HBT: Finally, the team on the field in 2011: This may be a bit of a transition season for the Rays, but I think people are sleeping on them too much. My gut is that they and the Yankees will battle for the wild card all year. What’s your take?
JK: That sounds about right to me. The biggest move of the Rays’ off-season was the Yankees not getting Cliff Lee. Had that happened, you’d be talking about a potential swing of six-plus wins, which likely would have been too much for the Rays to overcome. Since Lee went to Philly, the Yankees have major uncertainty in the bottom three spots of their rotation (though Bartolo Colon has apparently harnessed the power of hot fudge sundaes into fastball velocity this spring). That makes New York vulnerable.

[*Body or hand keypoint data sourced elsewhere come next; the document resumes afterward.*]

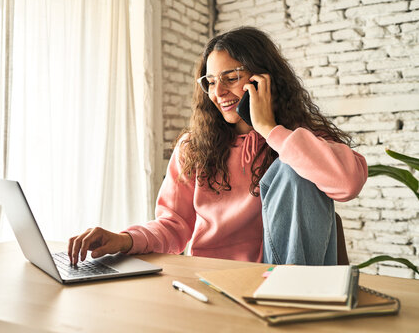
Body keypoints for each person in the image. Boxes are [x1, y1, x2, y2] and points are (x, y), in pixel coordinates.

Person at [68, 26, 368, 266]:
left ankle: (289, 299)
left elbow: (348, 184)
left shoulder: (298, 140)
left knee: (294, 168)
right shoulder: (194, 147)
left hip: (281, 282)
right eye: (210, 81)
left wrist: (269, 129)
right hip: (212, 280)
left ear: (264, 79)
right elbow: (174, 225)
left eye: (231, 78)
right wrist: (124, 239)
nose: (219, 91)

Then you look at some of the players who’ll be asked to step up this spring with the exodus that occurred this off-season. Reid Brignac and Jeremy Hellickson might be better than Jason Bartlett and Matt Garza right now, leaving aside how much cheaper they’ll be, and that they should get better with experience. Getting Manny Ramirez for $2M is a coup of the highest order; by wOBA and other advanced offensive metrics he’s been better with the bat (on a rate basis) than anyone on the Rays, including Evan Longoria. They’ve gone dynamic, young bullpen arms like Jake McGee and Adam Russell poised to at least pick up some of the slack left behind by a bullpen full of pitchers who almost across the board had career years in 2010. The Red Sox will be tough to beat for the division title, and I wouldn’t bet on the Rays winning 96 games like they did last season. But they can absolutely compete with the Yankees, as well as the runners-up in the Central and West divisions.
The better news is that they will be very young, very cheap, and only getting better in the next couple years, with 12 of the top 89 picks in this year’s draft to boot. The Rays aren’t going anywhere. If you like underdog stories, they’re a great one.